Imtiaz Ali, multiple times, has admitted that the film is not perfect and has defects. He also goes on to say in a couple of interviews that Heer and Jordan would definitely not be together; they never were in the film either. He also expressed that Jordan, today, would have quit music, leading a simple life somewhere in the mountains.
I consider Tamasha (2015) to be an evolved version of Rockstar. The visual language becomes stronger, the characters become fleshed out, but the debate that the film brings, remains the same. Why Tamasha works better for me is also because of the female protagonist of the film. Deepika Padukone as Tara is able to bring to the table what Fakhri probably couldn’t.
Here, Tara translates into an actual person and not just an idea of love. She is a character of her own. Who knows, the song Heer Toh Badi Sad Hai from Tamasha might actually be a homage to Heer from Rockstar. While criticism was plenty about Tara only being a ‘manic pixie dream girl’, I really don’t think that was the case, and it did take me a few years to fully see that. The story ends in a happy ending. Unlike Rockstar, love doesn’t destroy you but helps you realise your true potential.
Ranbir Kapoor, with these two films in the centre, has become the poster child for characters that are considered to be manchild-esque. Rockstar was followed by Barfi (2012) and Yeh Jawaani Hai Deewani (2013). While Barfi garnered immense critical and commercial success, the latter—although a super-hit, culture-defining film—could not escape criticism for his character Kabir Thapar or Bunny.

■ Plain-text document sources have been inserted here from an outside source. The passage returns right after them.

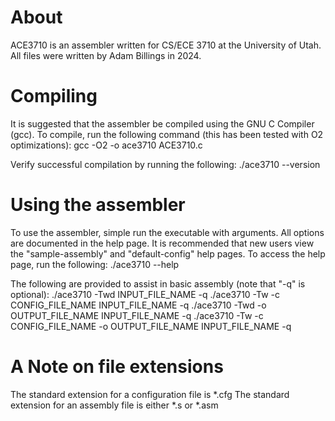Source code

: 
# About

ACE3710 is an assembler written for CS/ECE 3710 at the University of Utah.
All files were written by Adam Billings in 2024.

# Compiling

It is suggested that the assembler be compiled using the GNU C Compiler (gcc).
To compile, run the following command (this has been tested with O2 optimizations):
    gcc -O2 -o ace3710 ACE3710.c

Verify successful compilation by running the following:
    ./ace3710 --version

# Using the assembler

To use the assembler, simple run the executable with arguments.
All options are documented in the help page.
It is recommended that new users view the "sample-assembly" and "default-config" help pages.
To access the help page, run the following:
    ./ace3710 --help

The following are provided to assist in basic assembly (note that "-q" is optional):
    ./ace3710 -Twd INPUT_FILE_NAME -q
    ./ace3710 -Tw -c CONFIG_FILE_NAME INPUT_FILE_NAME -q
    ./ace3710 -Twd -o OUTPUT_FILE_NAME INPUT_FILE_NAME -q
    ./ace3710 -Tw -c CONFIG_FILE_NAME -o OUTPUT_FILE_NAME INPUT_FILE_NAME -q


# A Note on file extensions

The standard extension for a configuration file is *.cfg
The standard extension for an assembly file is either *.s or *.asm
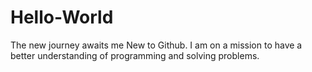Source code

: # Hello-World
The new journey awaits me
New to Github. I am on a mission to have a better understanding of programming and solving problems. 
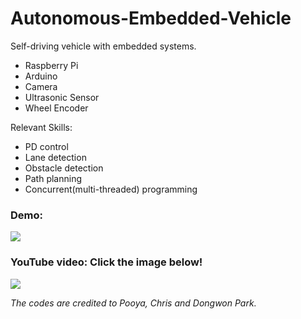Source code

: # Autonomous-Embedded-Vehicle
Self-driving vehicle with embedded systems.
- Raspberry Pi
- Arduino
- Camera
- Ultrasonic Sensor
- Wheel Encoder



Relevant Skills:
- PD control
- Lane detection
- Obstacle detection
- Path planning
- Concurrent(multi-threaded) programming



### Demo:
![](demos/CS503FinalDemo002.gif)  



### YouTube video: Click the image below!
[![](http://img.youtube.com/vi/7k9oQS-aLwM/0.jpg)](http://www.youtube.com/watch?v=7k9oQS-aLwM "Self-driving Car")








*The codes are credited to Pooya, Chris and Dongwon Park.*
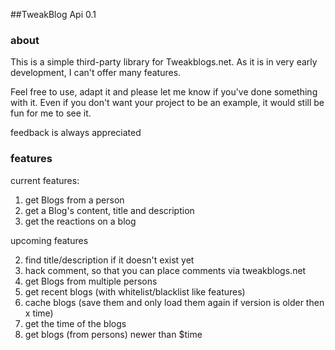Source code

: ##TweakBlog Api 0.1

### about

This is a simple third-party library for Tweakblogs.net. As it is in very 
early development, I can't offer  many features.

Feel free to use, adapt it and please let me know if you've done something 
with it. Even if you don't want your project to be an example, it would still 
be fun for me to see it.

feedback is always appreciated

### features
current features:

 1.	get Blogs from a person
 2. get a Blog's content, title and description
 3. get the reactions on a blog
 
upcoming features

 2.	find title/description if it doesn't exist yet
 3.	hack comment, so that you can place comments via tweakblogs.net
 4.	get Blogs from multiple persons
 5.	get recent blogs (with whitelist/blacklist like features)
 6.	cache blogs (save them and only load them again if version is older then x time)
 7.	get the time of the blogs
 8.	get blogs (from persons) newer than $time
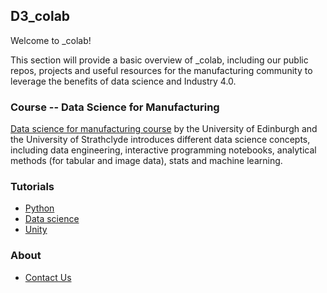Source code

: ## D3_colab
Welcome to _colab!

This section will provide a basic overview of _colab, including our public repos, projects and useful resources for the manufacturing community to leverage the benefits of data science and Industry 4.0.

### Course -- Data Science for Manufacturing
[Data science for manufacturing course](https://datascimanufacturing.github.io/) by the University of Edinburgh and the University of Strathclyde introduces different data science concepts, including data engineering, interactive programming notebooks, analytical methods (for tabular and image data), stats and machine learning.

### Tutorials

- [Python](https://github.com/nmis-group/colab/tree/main/tutorials/python)
- [Data science](https://github.com/nmis-group/colab/tree/main/tutorials/data-science)
- [Unity](https://github.com/nmis-group/colab/tree/main/tutorials/unity)

### About
- [Contact Us](https://nmis-group.github.io/colab/about/contact-us.html)
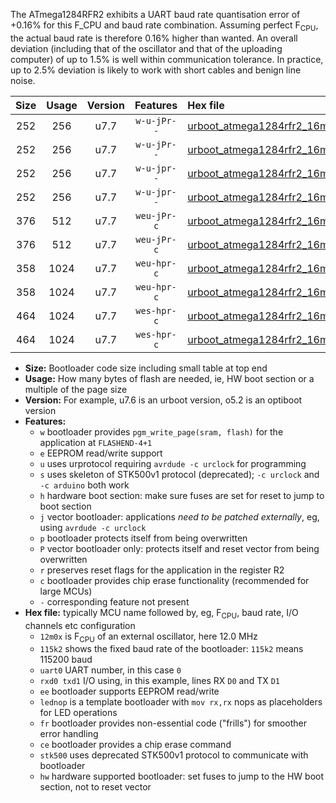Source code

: The ATmega1284RFR2 exhibits a UART baud rate quantisation error of +0.16% for this F_CPU and baud rate combination. Assuming perfect F<sub>CPU</sub>, the actual baud rate is therefore 0.16% higher than wanted. An overall deviation (including that of the oscillator and that of the uploading computer) of up to 1.5% is well within communication tolerance. In practice, up to 2.5% deviation is likely to work with short cables and benign line noise.

|Size|Usage|Version|Features|Hex file|
|:-:|:-:|:-:|:-:|:--|
|252|256|u7.7|`w-u-jPr--`|[urboot_atmega1284rfr2_16m0x_++38k4_uart0_rxe0_txe1_lednop.hex](https://raw.githubusercontent.com/stefanrueger/urboot.hex/main/mcus/atmega1284rfr2/external_oscillator/fcpu_16m0x/br_++38k4/urboot_atmega1284rfr2_16m0x_++38k4_uart0_rxe0_txe1_lednop.hex)|
|252|256|u7.7|`w-u-jPr--`|[urboot_atmega1284rfr2_16m0x_++38k4_uart1_rxd2_txd3_lednop.hex](https://raw.githubusercontent.com/stefanrueger/urboot.hex/main/mcus/atmega1284rfr2/external_oscillator/fcpu_16m0x/br_++38k4/urboot_atmega1284rfr2_16m0x_++38k4_uart1_rxd2_txd3_lednop.hex)|
|252|256|u7.7|`w-u-jpr--`|[urboot_atmega1284rfr2_16m0x_++38k4_uart0_rxe0_txe1_lednop_fr.hex](https://raw.githubusercontent.com/stefanrueger/urboot.hex/main/mcus/atmega1284rfr2/external_oscillator/fcpu_16m0x/br_++38k4/urboot_atmega1284rfr2_16m0x_++38k4_uart0_rxe0_txe1_lednop_fr.hex)|
|252|256|u7.7|`w-u-jpr--`|[urboot_atmega1284rfr2_16m0x_++38k4_uart1_rxd2_txd3_lednop_fr.hex](https://raw.githubusercontent.com/stefanrueger/urboot.hex/main/mcus/atmega1284rfr2/external_oscillator/fcpu_16m0x/br_++38k4/urboot_atmega1284rfr2_16m0x_++38k4_uart1_rxd2_txd3_lednop_fr.hex)|
|376|512|u7.7|`weu-jPr-c`|[urboot_atmega1284rfr2_16m0x_++38k4_uart0_rxe0_txe1_ee_lednop_fr_ce.hex](https://raw.githubusercontent.com/stefanrueger/urboot.hex/main/mcus/atmega1284rfr2/external_oscillator/fcpu_16m0x/br_++38k4/urboot_atmega1284rfr2_16m0x_++38k4_uart0_rxe0_txe1_ee_lednop_fr_ce.hex)|
|376|512|u7.7|`weu-jPr-c`|[urboot_atmega1284rfr2_16m0x_++38k4_uart1_rxd2_txd3_ee_lednop_fr_ce.hex](https://raw.githubusercontent.com/stefanrueger/urboot.hex/main/mcus/atmega1284rfr2/external_oscillator/fcpu_16m0x/br_++38k4/urboot_atmega1284rfr2_16m0x_++38k4_uart1_rxd2_txd3_ee_lednop_fr_ce.hex)|
|358|1024|u7.7|`weu-hpr-c`|[urboot_atmega1284rfr2_16m0x_++38k4_uart0_rxe0_txe1_ee_lednop_fr_ce_hw.hex](https://raw.githubusercontent.com/stefanrueger/urboot.hex/main/mcus/atmega1284rfr2/external_oscillator/fcpu_16m0x/br_++38k4/urboot_atmega1284rfr2_16m0x_++38k4_uart0_rxe0_txe1_ee_lednop_fr_ce_hw.hex)|
|358|1024|u7.7|`weu-hpr-c`|[urboot_atmega1284rfr2_16m0x_++38k4_uart1_rxd2_txd3_ee_lednop_fr_ce_hw.hex](https://raw.githubusercontent.com/stefanrueger/urboot.hex/main/mcus/atmega1284rfr2/external_oscillator/fcpu_16m0x/br_++38k4/urboot_atmega1284rfr2_16m0x_++38k4_uart1_rxd2_txd3_ee_lednop_fr_ce_hw.hex)|
|464|1024|u7.7|`wes-hpr-c`|[urboot_atmega1284rfr2_16m0x_++38k4_uart0_rxe0_txe1_ee_lednop_fr_ce_stk500_hw.hex](https://raw.githubusercontent.com/stefanrueger/urboot.hex/main/mcus/atmega1284rfr2/external_oscillator/fcpu_16m0x/br_++38k4/urboot_atmega1284rfr2_16m0x_++38k4_uart0_rxe0_txe1_ee_lednop_fr_ce_stk500_hw.hex)|
|464|1024|u7.7|`wes-hpr-c`|[urboot_atmega1284rfr2_16m0x_++38k4_uart1_rxd2_txd3_ee_lednop_fr_ce_stk500_hw.hex](https://raw.githubusercontent.com/stefanrueger/urboot.hex/main/mcus/atmega1284rfr2/external_oscillator/fcpu_16m0x/br_++38k4/urboot_atmega1284rfr2_16m0x_++38k4_uart1_rxd2_txd3_ee_lednop_fr_ce_stk500_hw.hex)|

- **Size:** Bootloader code size including small table at top end
- **Usage:** How many bytes of flash are needed, ie, HW boot section or a multiple of the page size
- **Version:** For example, u7.6 is an urboot version, o5.2 is an optiboot version
- **Features:**
  + `w` bootloader provides `pgm_write_page(sram, flash)` for the application at `FLASHEND-4+1`
  + `e` EEPROM read/write support
  + `u` uses urprotocol requiring `avrdude -c urclock` for programming
  + `s` uses skeleton of STK500v1 protocol (deprecated); `-c urclock` and `-c arduino` both work
  + `h` hardware boot section: make sure fuses are set for reset to jump to boot section
  + `j` vector bootloader: applications *need to be patched externally*, eg, using `avrdude -c urclock`
  + `p` bootloader protects itself from being overwritten
  + `P` vector bootloader only: protects itself and reset vector from being overwritten
  + `r` preserves reset flags for the application in the register R2
  + `c` bootloader provides chip erase functionality (recommended for large MCUs)
  + `-` corresponding feature not present
- **Hex file:** typically MCU name followed by, eg, F<sub>CPU</sub>, baud rate, I/O channels etc configuration
  + `12m0x` is F<sub>CPU</sub> of an external oscillator, here 12.0 MHz
  + `115k2` shows the fixed baud rate of the bootloader: `115k2` means 115200 baud
  + `uart0` UART number, in this case `0`
  + `rxd0 txd1` I/O using, in this example, lines RX `D0` and TX `D1`
  + `ee` bootloader supports EEPROM read/write
  + `lednop` is a template bootloader with `mov rx,rx` nops as placeholders for LED operations
  + `fr` bootloader provides non-essential code ("frills") for smoother error handling
  + `ce` bootloader provides a chip erase command
  + `stk500` uses deprecated STK500v1 protocol to communicate with bootloader
  + `hw` hardware supported bootloader: set fuses to jump to the HW boot section, not to reset vector
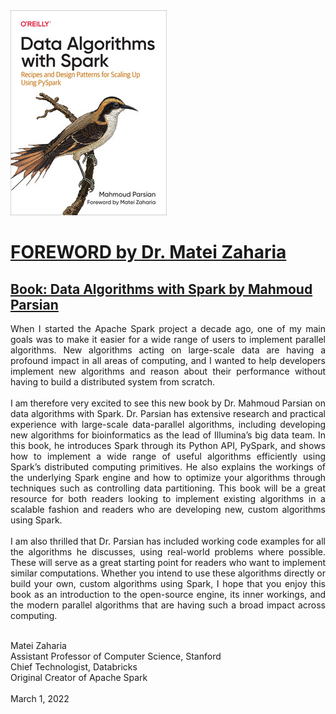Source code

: <a href="https://www.oreilly.com/library/view/data-algorithms-with/9781492082378/">
    <img
        alt="Data Algorithms with Spark"
        src="../images/data_algorithms_with_spark_small.jpeg"
>

# FOREWORD by Dr. Matei Zaharia

## [Book: Data Algorithms with Spark by Mahmoud Parsian](https://www.amazon.com/Data-Algorithms-Spark-Recipes-Patterns/dp/1492082384/ref=asc_df_1492082384/)




<div style="text-align: justify"> 
When I started the Apache Spark project a decade ago, 
one of my main goals was to make it easier for a wide 
range of users to implement parallel algorithms. New 
algorithms acting on large-scale data are having a 
profound impact in all areas of computing, and I wanted 
to help developers implement new algorithms and reason 
about their performance without having to build a 
distributed system from scratch.
</div><br>


<div style="text-align: justify"> 
I am therefore very excited to see this new book by 
Dr. Mahmoud Parsian on data algorithms with Spark. 
Dr. Parsian has extensive research and practical 
experience with large-scale data-parallel algorithms,
including developing new algorithms for bioinformatics 
as the lead of Illumina’s big data team. In this book, 
he introduces Spark through its Python API, PySpark, 
and shows how to implement a wide range of useful algorithms
efficiently using Spark’s distributed computing primitives. 
He also explains the workings of the underlying Spark engine
and how to optimize your algorithms through techniques such
as controlling data partitioning. This book will be a great
resource for both readers looking to implement existing 
algorithms in a scalable fashion and readers who are 
developing new, custom algorithms using Spark.
</div><br>

<div style="text-align: justify"> 
I am also thrilled that Dr. Parsian has included working 
code examples for all the algorithms he discusses, using 
real-world problems where possible. These will serve as a 
great starting point for readers who want to implement 
similar computations. Whether you intend to use these 
algorithms directly or build your own, custom algorithms 
using Spark, I hope that you enjoy this book as an introduction 
to the open-source engine, its inner workings, and the modern 
parallel algorithms that are having such a broad impact 
across computing.
</div><br>


Matei Zaharia <br>
Assistant Professor of Computer Science, Stanford <br>
Chief Technologist, Databricks <br>
Original Creator of Apache Spark <br>
<br>
March 1, 2022
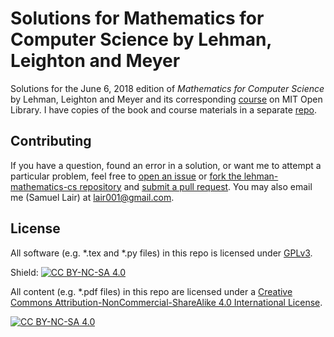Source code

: # Solutions for Mathematics for Computer Science by Lehman, Leighton and Meyer
Solutions for the June 6, 2018 edition of *Mathematics for Computer Science* by Lehman, Leighton and Meyer and its corresponding [course](https://openlearninglibrary.mit.edu/courses/course-v1:OCW+6.042J+2T2019/about) on MIT Open Library.
I have copies of the book and course materials in a separate [repo](https://github.com/lair001/lehman-math-cs-materials).

## Contributing

If you have a question, found an error in a solution, or want me to attempt a particular problem, feel free to [open an issue](https://github.com/lair001/lehman-math-cs/issues) or [fork the lehman-mathematics-cs repository](https://github.com/lair001/lehman-math-cs/fork) and [submit a pull request](https://github.com/lair001/lehman-math-cs/pulls).  You may also email me (Samuel Lair) at lair001@gmail.com.

## License

All software (e.g. *.tex and *.py files) in this repo is licensed under [GPLv3](https://www.gnu.org/licenses/gpl-3.0.en.html).

Shield: [![CC BY-NC-SA 4.0][cc-by-nc-sa-shield]][cc-by-nc-sa]

All content (e.g. *.pdf files) in this repo are licensed under a
[Creative Commons Attribution-NonCommercial-ShareAlike 4.0 International License][cc-by-nc-sa].

[![CC BY-NC-SA 4.0][cc-by-nc-sa-image]][cc-by-nc-sa]

[cc-by-nc-sa]: http://creativecommons.org/licenses/by-nc-sa/4.0/
[cc-by-nc-sa-image]: https://licensebuttons.net/l/by-nc-sa/4.0/88x31.png
[cc-by-nc-sa-shield]: https://img.shields.io/badge/License-CC%20BY--NC--SA%204.0-lightgrey.svg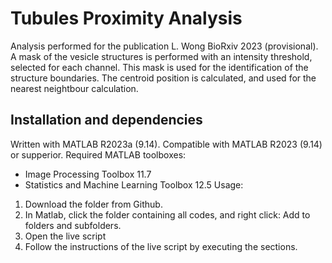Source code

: # Tubules Proximity Analysis
Analysis performed for the publication L. Wong BioRxiv 2023 (provisional). 
A mask of the vesicle structures is performed with an intensity threshold, selected for each channel. This mask is used for the identification of the structure boundaries. The centroid position is calculated, and used for the nearest neightbour calculation. 
## Installation and dependencies
Written with MATLAB R2023a (9.14). Compatible with MATLAB R2023 (9.14) or supperior. 
Required MATLAB toolboxes: 
- Image Processing Toolbox 11.7
- Statistics and Machine Learning Toolbox 12.5
Usage: 
1. Download the folder from Github.
2. In Matlab, click the folder containing all codes, and right click: Add to folders and subfolders.
3. Open the live script
4. Follow the instructions of the live script by executing the sections. 
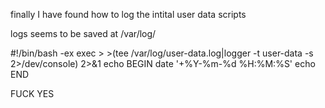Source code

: finally I have found how to log the intital user data scripts

logs seems to be saved at /var/log/


#!/bin/bash -ex
exec > >(tee /var/log/user-data.log|logger -t user-data -s 2>/dev/console) 2>&1
echo BEGIN
date '+%Y-%m-%d %H:%M:%S'
echo END


FUCK YES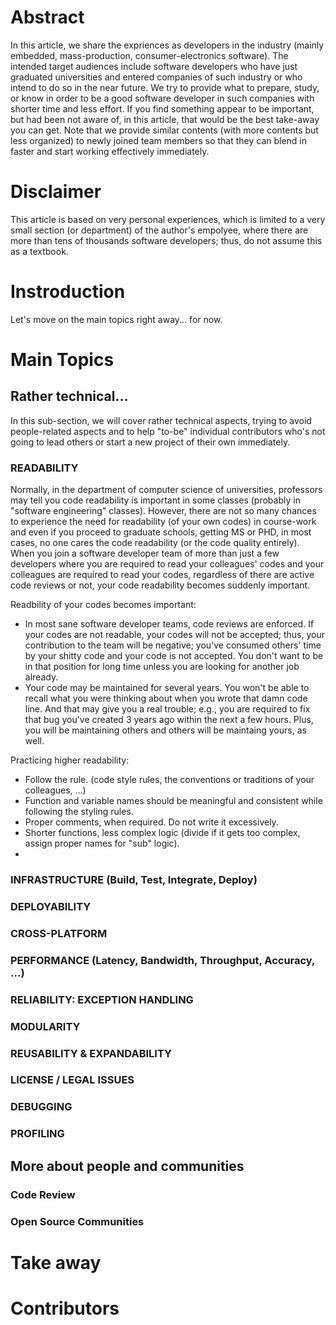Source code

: # Abstract

In this article, we share the expriences as developers in the industry (mainly embedded, mass-production, consumer-electronics software).
The intended target audiences include software developers who have just graduated universities and entered companies of such industry or who intend to do so in the near future.
We try to provide what to prepare, study, or know in order to be a good software developer in such companies with shorter time and less effort.
If you find something appear to be important, but had been not aware of, in this article, that would be the best take-away you can get.
Note that we provide similar contents (with more contents but less organized) to newly joined team members so that they can blend in faster and start working effectively immediately.

# Disclaimer

This article is based on very personal experiences, which is limited to a very small section (or department) of the author's empolyee, where there are more than tens of thousands software developers; thus, do not assume this as a textbook.


# Instroduction

Let's move on the main topics right away... for now.


# Main Topics

## Rather technical...

In this sub-section, we will cover rather technical aspects, trying to avoid people-related aspects and to help "to-be" individual contributors who's not going to lead others or start a new project of their own immediately.

### READABILITY

Normally, in the department of computer science of universities, professors may tell you code readability is important in some classes (probably in "software engineering" classes).
However, there are not so many chances to experience the need for readability (of your own codes) in course-work and even if you proceed to graduate schools, getting MS or PHD, in most cases, no one cares the code readability (or the code quality entirely).
When you join a software developer team of more than just a few developers where you are required to read your colleagues' codes and your colleagues are required to read your codes, regardless of there are active code reviews or not, your code readability becomes suddenly important.


Readbility of your codes becomes important:
  - In most sane software developer teams, code reviews are enforced. If your codes are not readable, your codes will not be accepted; thus, your contribution to the team will be negative; you've consumed others' time by your shitty code and your code is not accepted. You don't want to be in that position for long time unless you are looking for another job already.
  - Your code may be maintained for several years. You won't be able to recall what you were thinking about when you wrote that damn code line. And that may give you a real trouble; e.g., you are required to fix that bug you've created 3 years ago within the next a few hours. Plus, you will be maintaining others and others will be maintaing yours, as well.

Practicing higher readability:
  - Follow the rule. (code style rules, the conventions or traditions of your colleagues, ...)
  - Function and variable names should be meaningful and consistent while following the styling rules.
  - Proper comments, when required. Do not write it excessively.
  - Shorter functions, less complex logic (divide if it gets too complex, assign proper names for "sub" logic).
  - 

### INFRASTRUCTURE (Build, Test, Integrate, Deploy)
### DEPLOYABILITY
### CROSS-PLATFORM
### PERFORMANCE (Latency, Bandwidth, Throughput, Accuracy, ...)
### RELIABILITY: EXCEPTION HANDLING
### MODULARITY
### REUSABILITY & EXPANDABILITY
### LICENSE / LEGAL ISSUES
### DEBUGGING
### PROFILING


## More about people and communities

### Code Review
### Open Source Communities

# Take away



# Contributors
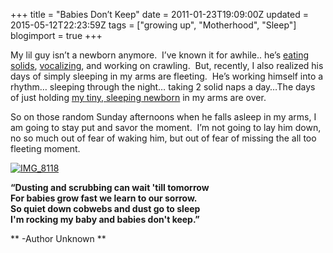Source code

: +++
title = "Babies Don’t Keep"
date = 2011-01-23T19:09:00Z
updated = 2015-05-12T22:23:59Z
tags = ["growing up", "Motherhood", "Sleep"]
blogimport = true 
+++

My lil guy isn’t a newborn anymore.&#160; I’ve known it for awhile.. he’s [eating solids](http://lifeatthecircus.com/2010/11/23/savoring-each-bite/), [vocalizing](http://lifeatthecircus.com/2011/01/21/banner-day-at-the-circus/), and working on crawling.&#160; But, recently, I also realized his days of simply sleeping in my arms are fleeting.&#160; He’s working himself into a rhythm… sleeping through the night… taking 2 solid naps a day…The days of just holding [my tiny, sleeping newborn](http://lifeatthecircus.com/2010/06/08/discharge-instructions/) in my arms are over.&#160; 

So on those random Sunday afternoons when he falls asleep in my arms, I am going to stay put and savor the moment.&#160; I’m not going to lay him down, no so much out of fear of waking him, but out of fear of missing the all too fleeting moment.&#160; 

[![IMG_8118](https://latc.s3.amazonaws.com/wp-content/uploads/2011/01/IMG_8118.jpg "IMG_8118")](https://latc.s3.amazonaws.com/wp-content/uploads/2011/01/IMG_8118.jpg)

**“Dusting and scrubbing can wait 'till tomorrow        
For babies grow fast we learn to our sorrow.         
So quiet down cobwebs and dust go to sleep         
I'm rocking my baby and babies don't keep.”**

**
-Author Unknown
**
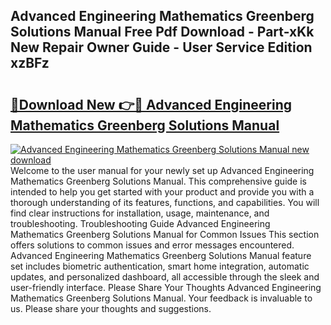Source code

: ## Advanced Engineering Mathematics Greenberg Solutions Manual Free Pdf Download - Part-xKk New Repair Owner Guide - User Service Edition xzBFz

# <h2><a href="http://bc64660.oget.top/?id=Advanced+Engineering+Mathematics+Greenberg+Solutions+Manual">🔗Download New 👉🔴 Advanced Engineering Mathematics Greenberg Solutions Manual</a></h2>

[![Advanced Engineering Mathematics Greenberg Solutions Manual new download](https://i.imgur.com/5g1atiW.png)](http://bc64660.oget.top/?id=Advanced+Engineering+Mathematics+Greenberg+Solutions+Manual)
Welcome to the user manual for your newly set up Advanced Engineering Mathematics Greenberg Solutions Manual. This comprehensive guide is intended to help you get started with your product and provide you with a thorough understanding of its features, functions, and capabilities. You will find clear instructions for installation, usage, maintenance, and troubleshooting. Troubleshooting Guide Advanced Engineering Mathematics Greenberg Solutions Manual for Common Issues This section offers solutions to common issues and error messages encountered. Advanced Engineering Mathematics Greenberg Solutions Manual feature set includes biometric authentication, smart home integration, automatic updates, and personalized dashboard, all accessible through the sleek and user-friendly interface. Please Share Your Thoughts Advanced Engineering Mathematics Greenberg Solutions Manual. Your feedback is invaluable to us. Please share your thoughts and suggestions.
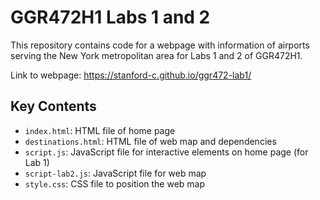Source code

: # GGR472H1 Labs 1 and 2
This repository contains code for a webpage with information of airports serving the New York metropolitan area for Labs 1 and 2 of GGR472H1.

Link to webpage: https://stanford-c.github.io/ggr472-lab1/

## Key Contents
- `index.html`: HTML file of home page
- `destinations.html`: HTML file of web map and dependencies
- `script.js`: JavaScript file for interactive elements on home page (for Lab 1)
- `script-lab2.js`: JavaScript file for web map
- `style.css`: CSS file to position the web map
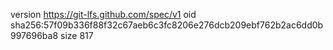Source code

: version https://git-lfs.github.com/spec/v1
oid sha256:57f09b336f88f32c67aeb6c3fc8206e276dcb209ebf762b2ac6dd0b997696ba8
size 817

The following years also saw what went on to become the biggest failures in Kapoor’s filmography—Besharam (2013), Roy and Bombay Velvet (2015). The year 2016 had Karan Johar’s Ae Dil Hai Mushkil, which according to me is the only character that the criticism would be warranted for. His character Ayan Sanger is Jordan Lite. In the guise of a heart-wrenching tale of unrequited love, the film is just about a guy who doesn’t understand consent and can’t handle rejection. The film, however, with good-looking people in good-looking locations, was a hit.
Might I suggest another film that was released the subsequent year—Meri Pyaari Bindu—which was just as beautiful as it was aching, and managed to capture unrequited love without Ranbir Kapoor’s sad piercing eyes singing into the camera.
If you haven’t noticed a pattern yet, allow me. We like Ranbir Kapoor playing the spoilt man-child on screen. I don't blame us, he does it so brilliantly. Rockstar and Tamasha continue to be his best performances even today. Jagga Jasoos (2017)—where he plays an earnest and sweet character—failed spectacularly at the box office. It was a massive risk—a musical that he co-produced—which he poured his heart into. When experiments such as these fail, it's almost like the audience discouraging the filmmakers and actors to try different things and take risks.
Brushing aside these Ranbir Kapoor characters with a mere man-child tag is perhaps not the best way to look at them. What they truly represent is coming-of-age, more so of the viewers rather than that of the characters in the film. We have grown with these films and we look at them differently with each passing year. What movie from a decade ago would not be problematic today? Cinema is supposed to be a document of its time and the kind of art accepted at the time. Sometimes, you are able to appreciate art only at a specific time in your life, probably because it resonates with you for that period. Sometimes, you find faults in stories that you grew up loving. Ranbir Kapoor’s characters have done that for an entire generation.
Ved from Tamasha and Bunny from YJHD symbolise the cultural gaps in time; they capture the dreams, frustrations, and aspirational freedom of our generation. And that is perhaps why we watch films—for a romanticised representation of our lives. Sometimes the characters are the best, most righteous versions of us, cooler than we can ever be; sometimes they are the flawed, shameful ones.